**Task goal:**
Repeat verbatim, and only, the lines of the data below, beginning at the line that contains "neck: (573, 640)" and stopping after the line that contains "right hip: (315, 624)".

**Available data:**
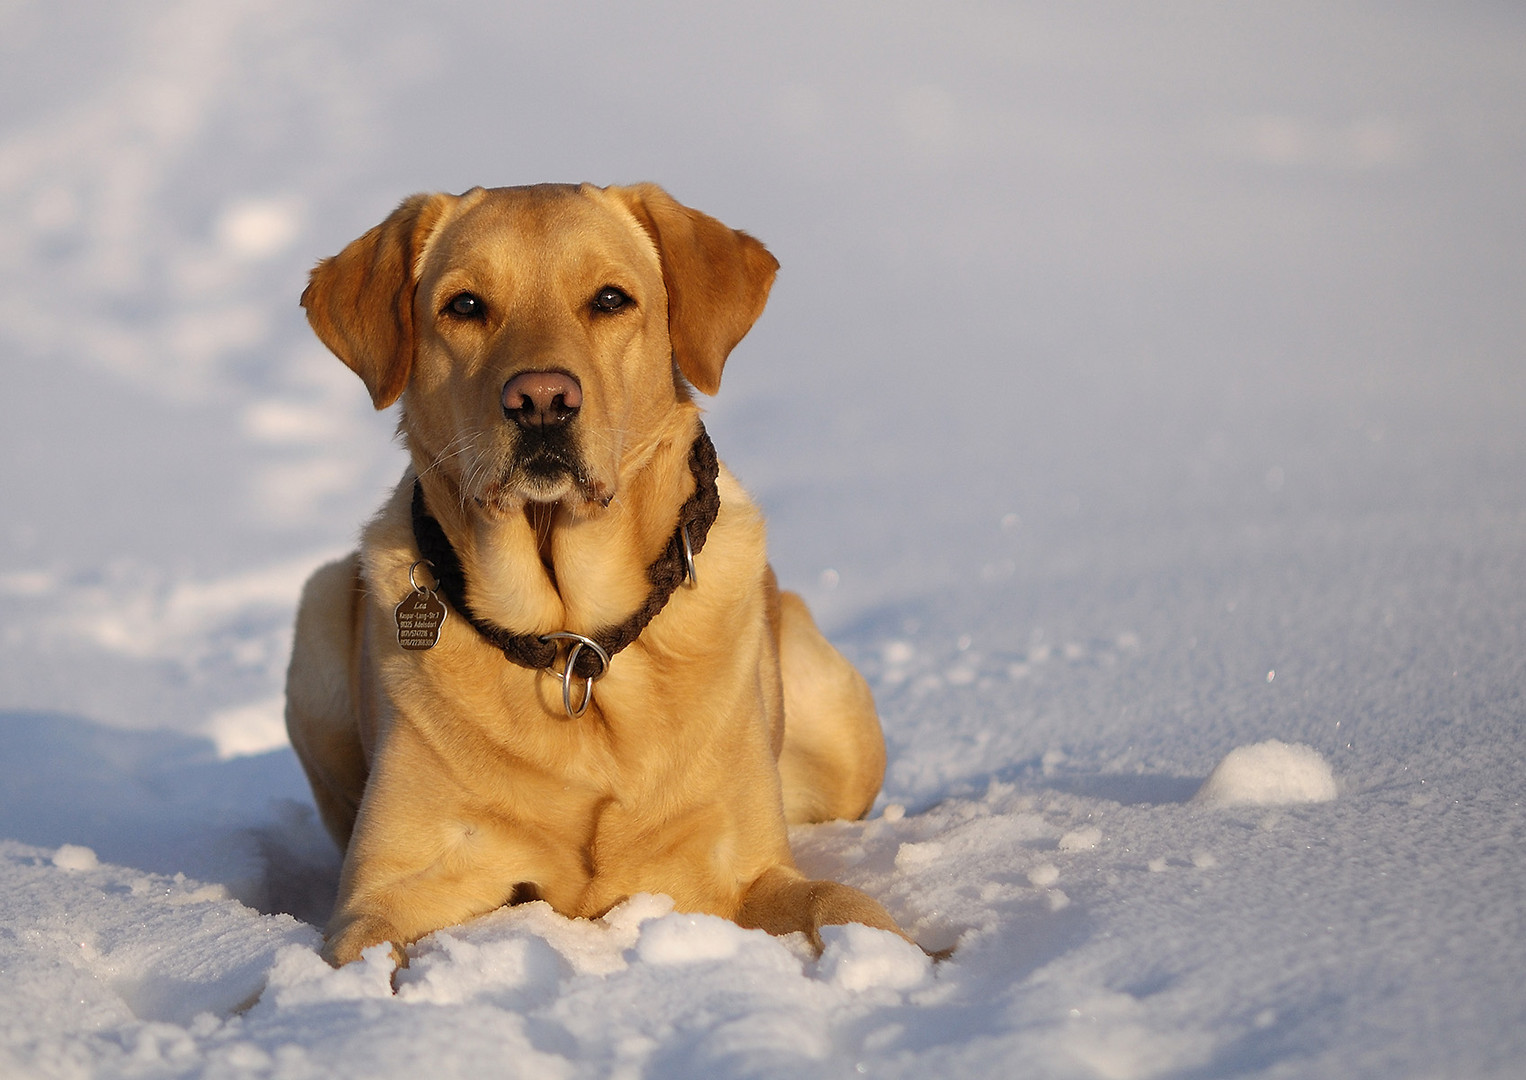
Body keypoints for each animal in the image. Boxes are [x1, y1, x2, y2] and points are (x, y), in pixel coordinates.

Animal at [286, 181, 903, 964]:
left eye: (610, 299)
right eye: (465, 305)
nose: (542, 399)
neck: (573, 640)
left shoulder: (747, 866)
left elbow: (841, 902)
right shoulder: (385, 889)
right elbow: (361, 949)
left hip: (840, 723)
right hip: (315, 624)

==

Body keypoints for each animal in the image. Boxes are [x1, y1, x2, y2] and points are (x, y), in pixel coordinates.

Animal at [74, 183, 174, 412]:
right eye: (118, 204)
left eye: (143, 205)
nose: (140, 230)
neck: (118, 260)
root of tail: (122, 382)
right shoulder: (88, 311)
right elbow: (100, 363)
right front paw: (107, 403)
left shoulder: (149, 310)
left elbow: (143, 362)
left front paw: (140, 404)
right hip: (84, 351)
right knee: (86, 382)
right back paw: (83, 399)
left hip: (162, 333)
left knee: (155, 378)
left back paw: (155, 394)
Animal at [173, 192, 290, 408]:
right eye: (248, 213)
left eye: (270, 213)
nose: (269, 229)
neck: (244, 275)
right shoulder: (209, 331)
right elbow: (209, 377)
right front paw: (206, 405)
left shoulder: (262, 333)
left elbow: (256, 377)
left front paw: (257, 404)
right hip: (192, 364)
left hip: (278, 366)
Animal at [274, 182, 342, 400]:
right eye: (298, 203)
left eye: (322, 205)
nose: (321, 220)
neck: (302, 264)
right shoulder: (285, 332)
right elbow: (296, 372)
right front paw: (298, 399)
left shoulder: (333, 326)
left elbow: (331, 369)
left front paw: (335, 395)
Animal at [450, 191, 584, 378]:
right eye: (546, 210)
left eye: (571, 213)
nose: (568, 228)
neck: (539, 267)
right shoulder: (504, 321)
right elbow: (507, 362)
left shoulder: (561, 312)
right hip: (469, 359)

...

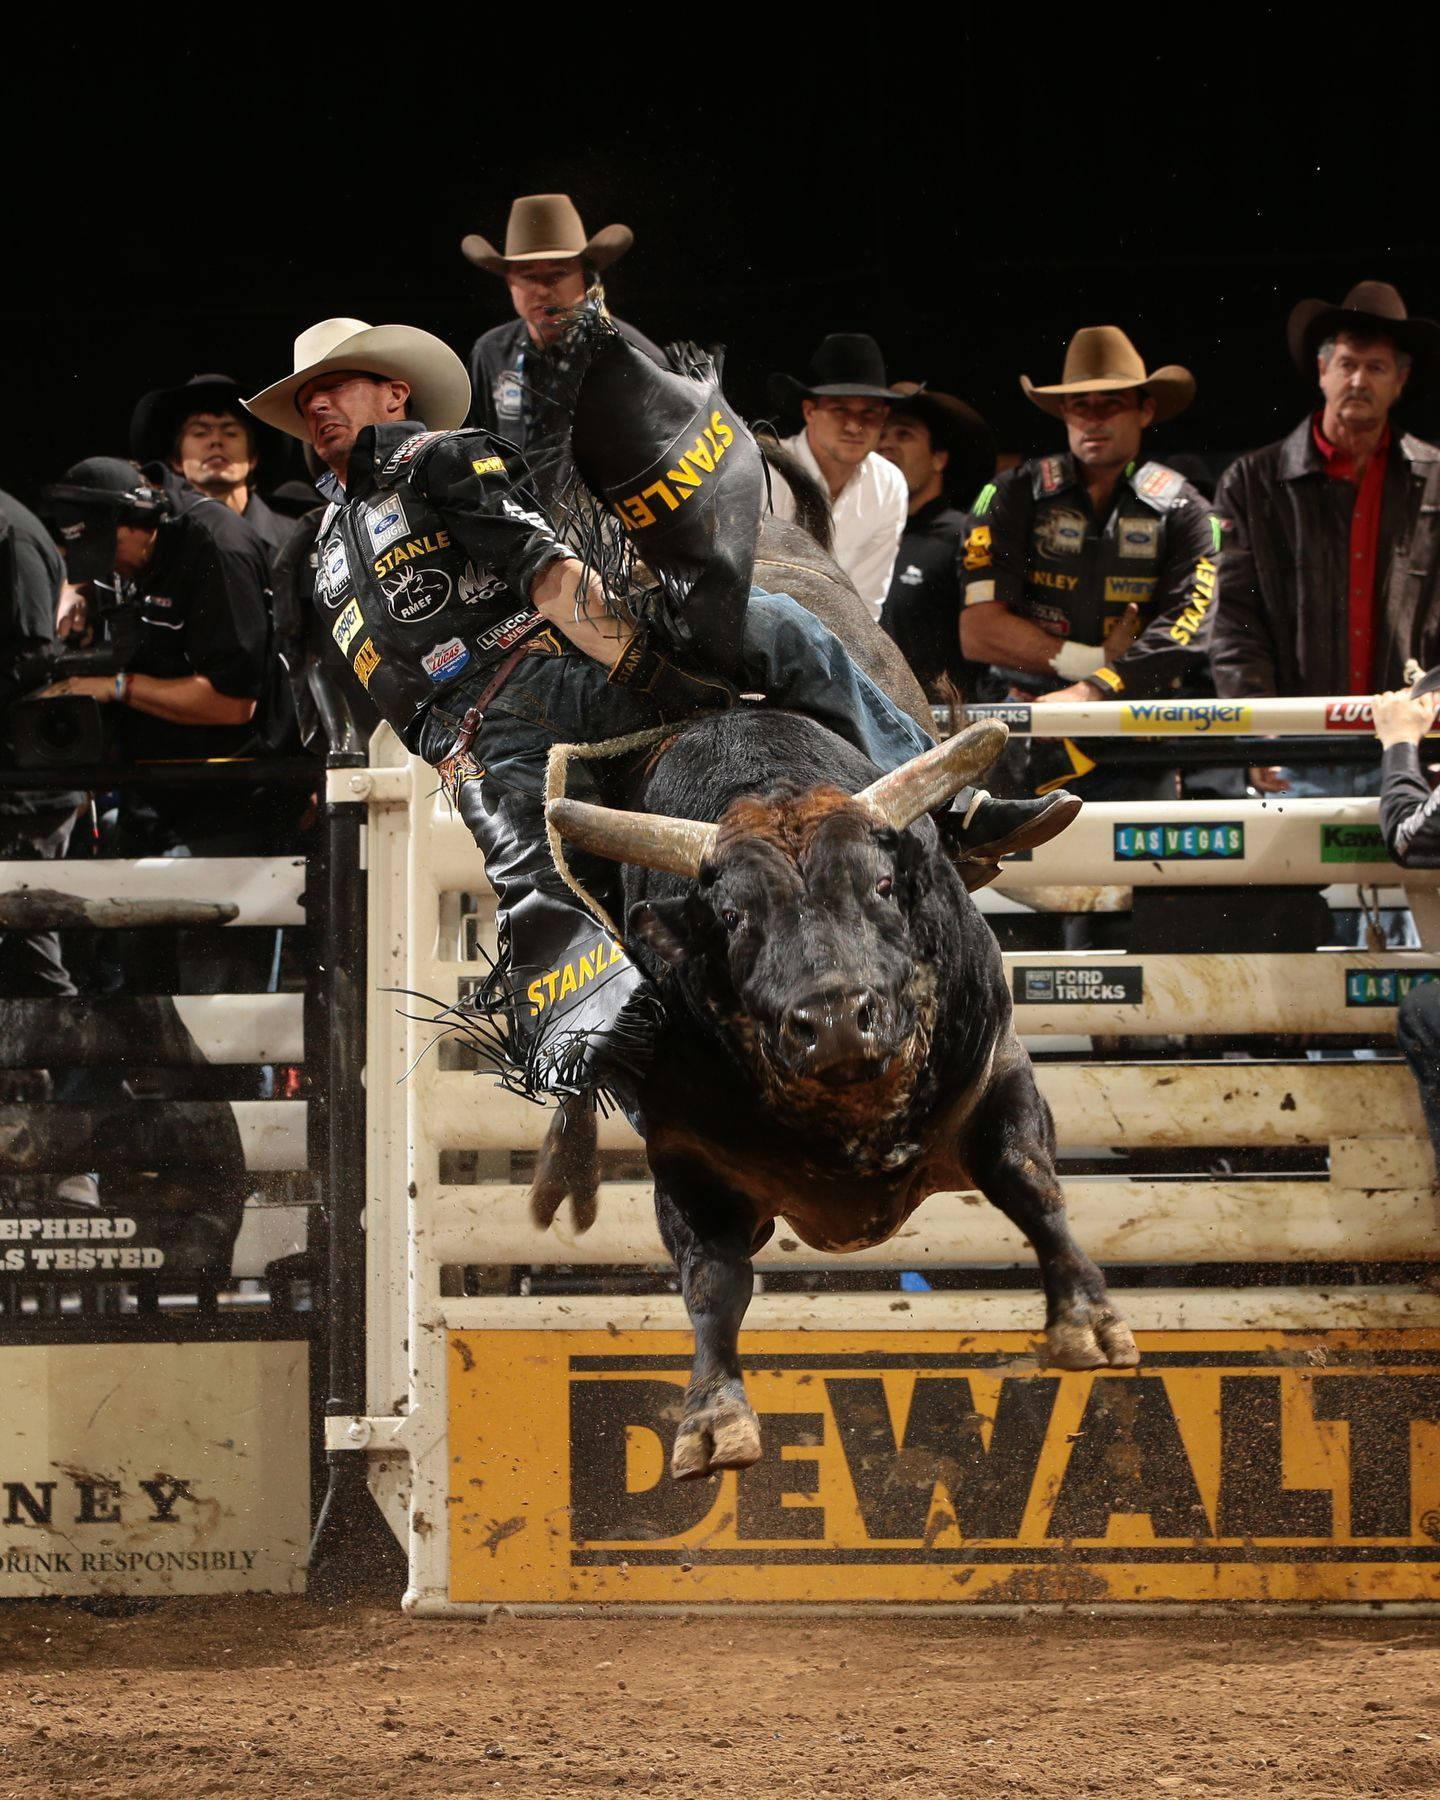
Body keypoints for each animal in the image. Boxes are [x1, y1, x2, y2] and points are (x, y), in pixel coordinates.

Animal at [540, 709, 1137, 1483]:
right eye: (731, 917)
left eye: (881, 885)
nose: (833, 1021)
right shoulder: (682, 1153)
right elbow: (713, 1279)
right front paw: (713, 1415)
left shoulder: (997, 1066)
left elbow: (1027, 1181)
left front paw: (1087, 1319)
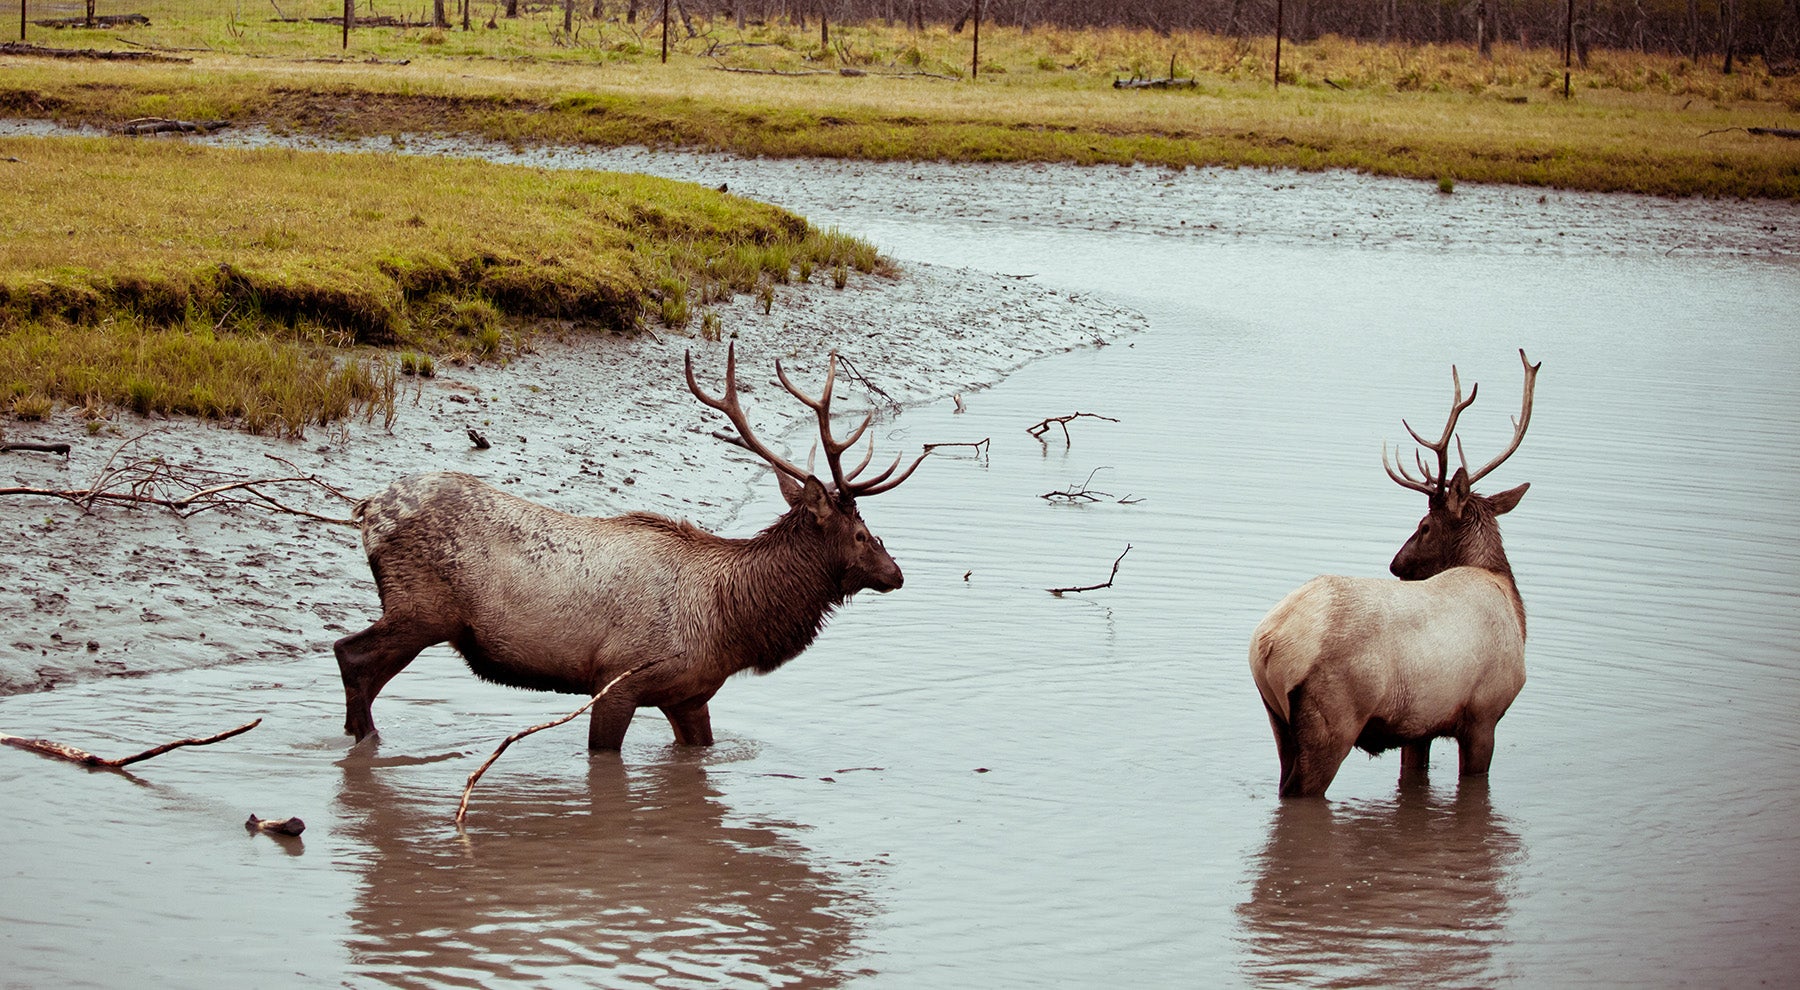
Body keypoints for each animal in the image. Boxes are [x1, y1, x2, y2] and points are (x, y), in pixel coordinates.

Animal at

**Solved exercise:**
neck: (573, 640)
left shoulder: (747, 866)
left elbow: (841, 902)
right shoulder: (385, 889)
right elbow: (361, 949)
left hip: (840, 723)
right hip: (315, 624)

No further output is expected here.